Yin Zhongli, a counselor at the State Council and a researcher at the Financial Research Institute of the Chinese Academy of Social Sciences, noted that when traditional funding sources like credit and fiscal support fall short for disruptive innovations, venture capital and private equity can effectively aid small and micro enterprises in completing technological transformations. He sees capital markets as essential to fostering disruptive innovation with unique mechanisms for risk diversification, effectively distributing the risks and costs of developing new technologies.
Moreover, capital markets can incentivize innovative companies to increase their R&D investments and facilitate industrial upgrades through measures such as valuation pricing, talent incentives, and mergers and acquisitions.
As the capital market plays its role, the banking sector also has significant opportunities. According to reports, to accommodate the asset characteristics of technology-driven companies, the Agricultural Bank of China’s Shanghai branch has introduced various products like batch loans, agricultural loans, and innovation loans. They are responding flexibly to the unique needs of enterprises through personalized financing options, making intangible assets tangible to provide more diverse financial services to technology companies pursuing ambitious goals.

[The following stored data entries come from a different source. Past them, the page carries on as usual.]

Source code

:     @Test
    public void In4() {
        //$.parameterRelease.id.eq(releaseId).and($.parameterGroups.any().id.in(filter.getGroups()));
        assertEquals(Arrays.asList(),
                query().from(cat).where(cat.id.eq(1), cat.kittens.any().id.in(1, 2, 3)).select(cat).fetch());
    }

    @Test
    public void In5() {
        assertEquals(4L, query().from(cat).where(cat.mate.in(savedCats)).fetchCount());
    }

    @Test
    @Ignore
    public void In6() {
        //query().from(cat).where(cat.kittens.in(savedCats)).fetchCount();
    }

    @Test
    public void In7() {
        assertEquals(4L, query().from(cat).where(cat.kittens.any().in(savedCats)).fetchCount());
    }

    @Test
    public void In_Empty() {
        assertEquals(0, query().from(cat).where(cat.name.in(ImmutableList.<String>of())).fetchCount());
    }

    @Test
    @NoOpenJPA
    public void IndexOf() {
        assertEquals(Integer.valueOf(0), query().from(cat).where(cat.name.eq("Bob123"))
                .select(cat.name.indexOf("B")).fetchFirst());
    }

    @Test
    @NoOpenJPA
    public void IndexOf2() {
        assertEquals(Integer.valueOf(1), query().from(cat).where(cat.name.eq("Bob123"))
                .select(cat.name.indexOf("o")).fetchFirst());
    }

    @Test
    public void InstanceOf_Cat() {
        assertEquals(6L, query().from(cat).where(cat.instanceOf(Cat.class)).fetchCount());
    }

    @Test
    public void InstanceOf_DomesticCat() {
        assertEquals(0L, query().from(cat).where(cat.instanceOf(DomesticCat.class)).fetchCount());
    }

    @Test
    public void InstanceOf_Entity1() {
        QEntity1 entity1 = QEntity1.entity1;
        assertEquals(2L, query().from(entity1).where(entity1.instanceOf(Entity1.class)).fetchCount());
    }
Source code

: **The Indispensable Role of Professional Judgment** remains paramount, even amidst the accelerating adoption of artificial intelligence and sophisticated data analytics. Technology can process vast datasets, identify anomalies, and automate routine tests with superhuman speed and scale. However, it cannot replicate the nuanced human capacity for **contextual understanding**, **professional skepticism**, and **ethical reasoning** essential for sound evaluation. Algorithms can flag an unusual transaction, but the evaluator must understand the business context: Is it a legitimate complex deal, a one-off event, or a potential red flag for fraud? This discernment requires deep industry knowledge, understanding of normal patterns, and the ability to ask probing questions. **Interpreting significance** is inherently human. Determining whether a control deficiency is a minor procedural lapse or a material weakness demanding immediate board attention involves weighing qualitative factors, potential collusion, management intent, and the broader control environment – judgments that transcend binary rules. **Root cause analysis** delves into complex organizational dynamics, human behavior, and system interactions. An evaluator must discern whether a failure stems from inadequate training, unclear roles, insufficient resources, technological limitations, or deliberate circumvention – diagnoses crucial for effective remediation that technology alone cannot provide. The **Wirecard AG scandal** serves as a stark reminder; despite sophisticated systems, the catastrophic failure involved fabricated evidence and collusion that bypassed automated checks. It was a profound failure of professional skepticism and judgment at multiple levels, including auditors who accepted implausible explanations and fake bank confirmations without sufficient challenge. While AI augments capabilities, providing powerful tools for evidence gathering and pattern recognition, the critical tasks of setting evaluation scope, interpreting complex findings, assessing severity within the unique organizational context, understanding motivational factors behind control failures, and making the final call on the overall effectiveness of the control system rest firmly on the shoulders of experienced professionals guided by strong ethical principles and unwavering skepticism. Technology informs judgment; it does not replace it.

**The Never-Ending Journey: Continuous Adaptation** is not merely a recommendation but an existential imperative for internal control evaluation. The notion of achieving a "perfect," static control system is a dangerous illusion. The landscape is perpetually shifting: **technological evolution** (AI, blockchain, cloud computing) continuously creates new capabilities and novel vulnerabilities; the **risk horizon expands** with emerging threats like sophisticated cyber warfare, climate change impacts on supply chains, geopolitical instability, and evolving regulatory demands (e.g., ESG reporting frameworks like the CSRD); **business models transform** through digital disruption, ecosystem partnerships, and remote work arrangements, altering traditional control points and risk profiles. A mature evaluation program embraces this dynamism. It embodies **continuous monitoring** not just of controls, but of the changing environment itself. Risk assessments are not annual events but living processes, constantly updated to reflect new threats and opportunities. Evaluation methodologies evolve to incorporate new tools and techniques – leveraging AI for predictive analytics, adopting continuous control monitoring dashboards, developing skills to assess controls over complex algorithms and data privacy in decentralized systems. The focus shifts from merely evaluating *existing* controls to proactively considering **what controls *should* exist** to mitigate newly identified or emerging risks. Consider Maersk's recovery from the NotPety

Among these services, the “Agricultural Loan” specifically supports new sectors such as biotechnology breeding and manufacturing, focusing on agricultural technology enterprises in Shanghai. This product features a comprehensive range of offerings, low entry thresholds, large credit limits, extended terms, multiple types of collateral, and favorable credit conditions, effectively addressing the financing challenges faced by agricultural tech companies.
Insurance, as a foundational aspect of the modern market economy, empowers through risk mitigation, capital aggregation, and efficiency improvement. Bu Fanwei, Deputy Director of the Property Insurance Regulatory Department at the National Financial Supervisory Administration, shared that the Chinese insurance industry has made significant strides in supporting high-quality industrial development, particularly in technology innovation, green transformation, and development in rural and micro-enterprise sectors.
Official data reveals that from January to August of this year, insurance premiums related to technology reached 38.8 billion yuan, providing risk protection exceeding 7 trillion yuan for technological research, development, and application activities.
Liu Yong, Director of the Internet Financial Research Institute at Zhongguancun, pointed out that financial empowerment of industries leading high-quality development requires keeping pace with the digital economy. He called for continuous innovation in financial service models and increased support for technology-driven enterprises, especially small and medium-sized enterprises. In this digital economy context, the financial industry must integrate more deeply into the entire ecosystem of the real economy while tailoring innovative financial solutions to match the development characteristics of local economies.